Autre connaisseur de notre texte fondamental, Jean-Philippe Derosier se montre également surpris par la tournure que prennent les évènements. « Si on relativise par rapport à tout ce qu’il s’est passé depuis la dissolution du 9 juin, le chef de l’État, sous couvert de jouer son rôle d’arbitre, poursuit son rôle de capitaine. » Le professeur de droit public à l’université de Lille considère que les derniers développements sont tardifs. « Ce qu’il aurait dû faire dès le lendemain du deuxième tour des législatives se produit à la fin du mois d’août. Il a laissé s’envenimer la situation, en pariant sur le fait que le Nouveau Front populaire se déchirerait, pour aboutir à une majorité qui ne lui déplairait pas. »

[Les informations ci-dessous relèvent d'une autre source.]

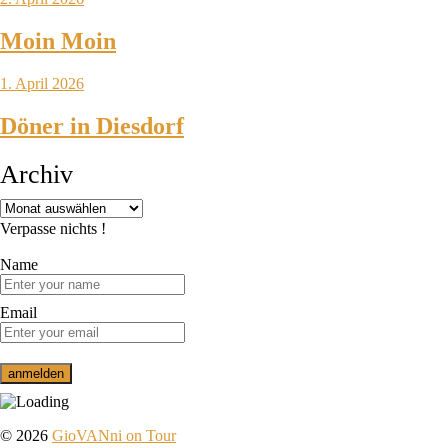
Moin Moin
1. April 2026
Döner in Diesdorf
Archiv
Verpasse nichts !
Name
Email
© 2026
GioVANni on Tour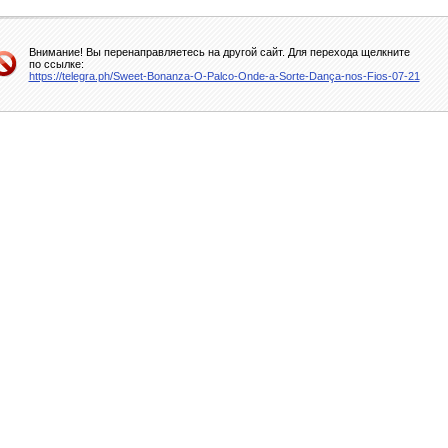
Внимание! Вы перенаправляетесь на другой сайт. Для перехода щелкните
по ссылке:
https://telegra.ph/Sweet-Bonanza-O-Palco-Onde-a-Sorte-Dança-nos-Fios-07-21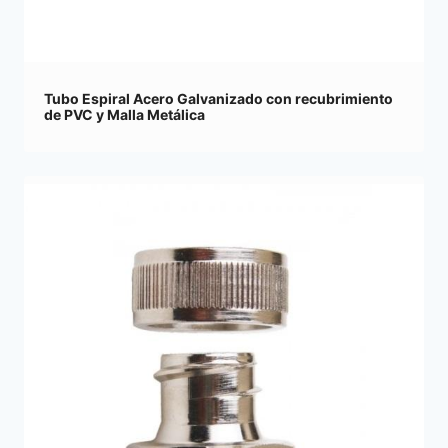
Tubo Espiral Acero Galvanizado con recubrimiento
de PVC y Malla Metálica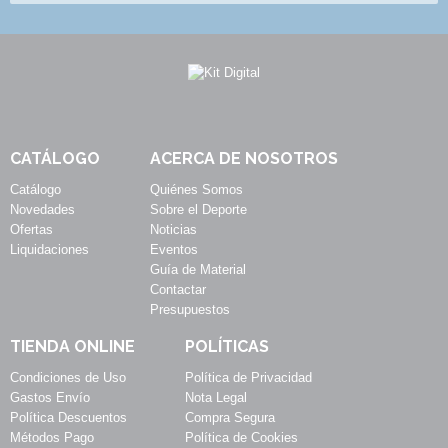
CATÁLOGO
ACERCA DE NOSOTROS
Catálogo
Quiénes Somos
Novedades
Sobre el Deporte
Ofertas
Noticias
Liquidaciones
Eventos
Guía de Material
Contactar
Presupuestos
TIENDA ONLINE
POLÍTICAS
Condiciones de Uso
Política de Privacidad
Gastos Envío
Nota Legal
Política Descuentos
Compra Segura
Métodos Pago
Política de Cookies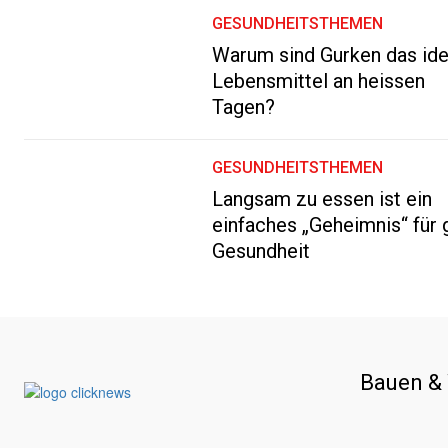
GESUNDHEITSTHEMEN
Warum sind Gurken das ide
Lebensmittel an heissen
Tagen?
GESUNDHEITSTHEMEN
Langsam zu essen ist ein
einfaches „Geheimnis“ für 
Gesundheit
Bauen &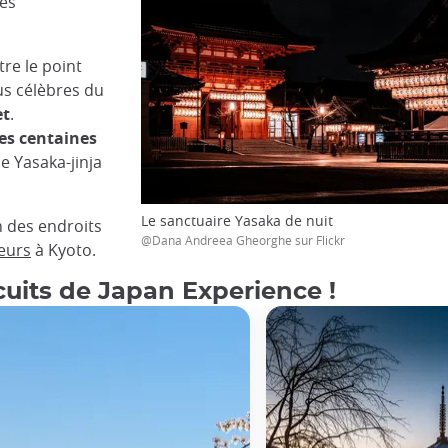
les
re le point
us célèbres du
et
.
es centaines
le Yasaka-jinja
Le sanctuaire Yasaka de nuit
un des endroits
@Dana Andreea Gheorghe sur Flickr
leurs
à Kyoto.
cuits de Japan Experience !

Si la Constitution n’impose pas de délai à la désignation d’un Premier ministre, Jean-Philippe Derosier observe néanmoins un certain déséquilibre au sommet de l’État, qui plus est en l’absence de Conseils des ministres. « Sans gouvernement, le pouvoir du chef de l’État est démultiplié, c’est aujourd’hui la seule autorité exécutive en place, qui n’est pas démissionnaire. Cela renforce inévitablement son autorité. Cela va à l’encontre des institutions. Conduire les négociations fin août, ce n’est pas vraiment conforme à ce qui est établi par notre Constitution », considère le professeur de droit public. Jean-Philippe Derosier pense également que le Nouveau Front populaire sort de son rôle. « Ils veulent imposer leur candidate et leur programme mais n’ont pas les moyens de le mettre en œuvre », observe-t-il.

« Il y a quand même quelqu’un qui a créé cette situation, c’est Emmanuel Macron. Il aurait pu ne pas dissoudre. C’est créateur d’une situation d’instabilité. Il serait permis d’espérer qu’il mette fin le plus vite possible à cette situation », complète Denis Baranger.